__Goal of the exercise__
Here is the listing. Report each line in it that contains the string "Omoikiri".

** Opening Extracted data block **

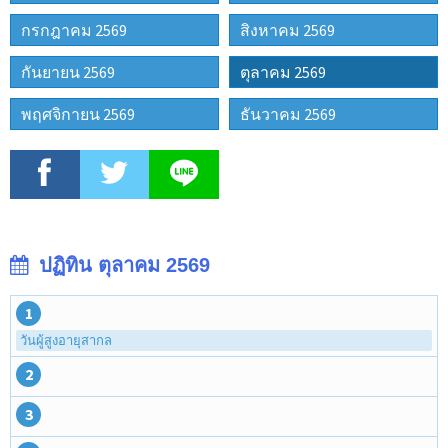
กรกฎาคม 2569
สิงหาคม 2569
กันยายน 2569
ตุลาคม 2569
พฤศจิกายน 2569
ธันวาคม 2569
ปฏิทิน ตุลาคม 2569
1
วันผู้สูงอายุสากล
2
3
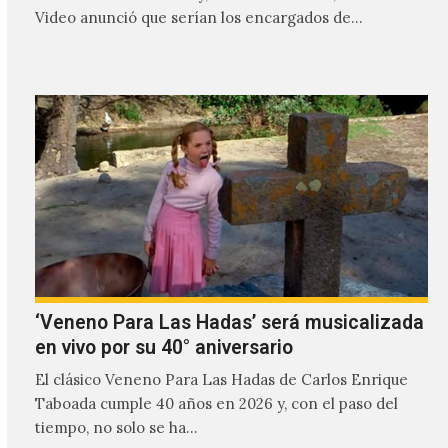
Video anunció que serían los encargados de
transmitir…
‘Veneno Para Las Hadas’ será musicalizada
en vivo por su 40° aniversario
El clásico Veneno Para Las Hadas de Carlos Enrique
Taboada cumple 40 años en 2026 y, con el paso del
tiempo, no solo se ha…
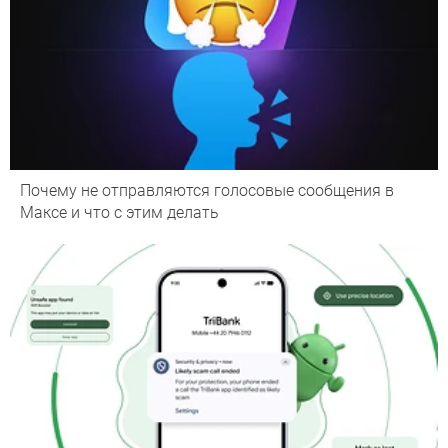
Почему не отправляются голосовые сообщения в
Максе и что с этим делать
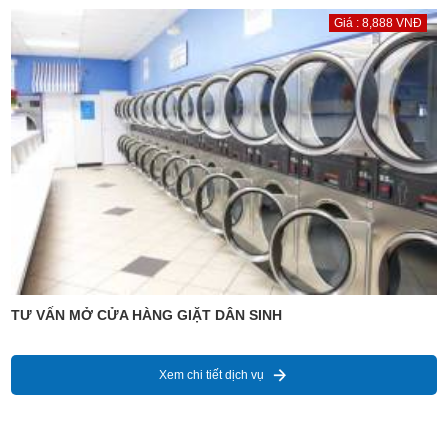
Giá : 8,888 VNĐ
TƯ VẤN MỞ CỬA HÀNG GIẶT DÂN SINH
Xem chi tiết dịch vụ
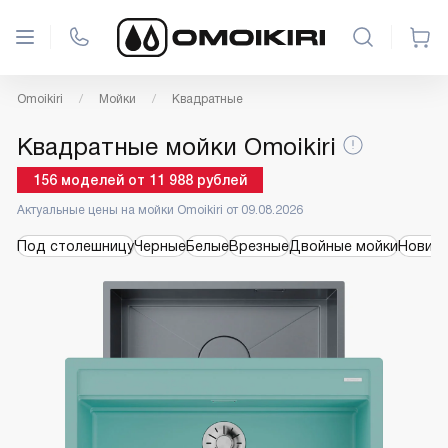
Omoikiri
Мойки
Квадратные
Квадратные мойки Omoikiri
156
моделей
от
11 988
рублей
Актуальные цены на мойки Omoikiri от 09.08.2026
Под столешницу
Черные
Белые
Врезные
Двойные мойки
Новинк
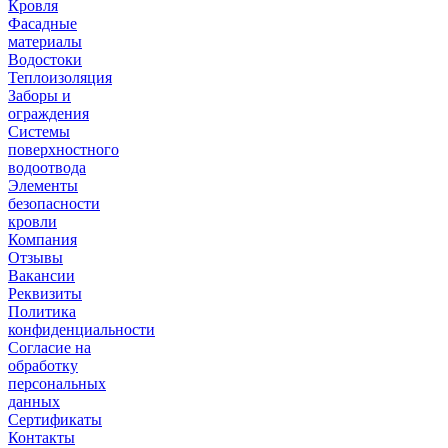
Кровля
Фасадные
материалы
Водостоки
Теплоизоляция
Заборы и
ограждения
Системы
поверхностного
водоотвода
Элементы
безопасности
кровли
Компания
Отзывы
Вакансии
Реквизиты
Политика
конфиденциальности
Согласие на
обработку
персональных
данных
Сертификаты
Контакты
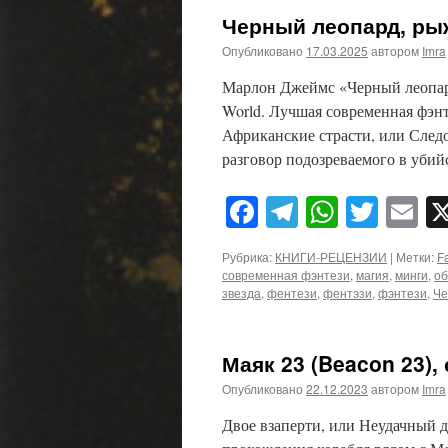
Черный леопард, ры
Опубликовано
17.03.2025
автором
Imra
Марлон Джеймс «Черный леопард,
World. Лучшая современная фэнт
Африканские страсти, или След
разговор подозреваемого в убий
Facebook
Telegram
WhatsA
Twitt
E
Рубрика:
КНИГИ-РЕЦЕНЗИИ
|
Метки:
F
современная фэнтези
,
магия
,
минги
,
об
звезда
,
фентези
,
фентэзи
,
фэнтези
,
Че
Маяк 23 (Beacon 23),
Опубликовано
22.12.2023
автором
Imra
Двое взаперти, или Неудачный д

** Closing Extracted data block **

__Task answer__
Omoikiri
Квадратные мойки Omoikiri
Актуальные цены на мойки Omoikiri от 09.08.2026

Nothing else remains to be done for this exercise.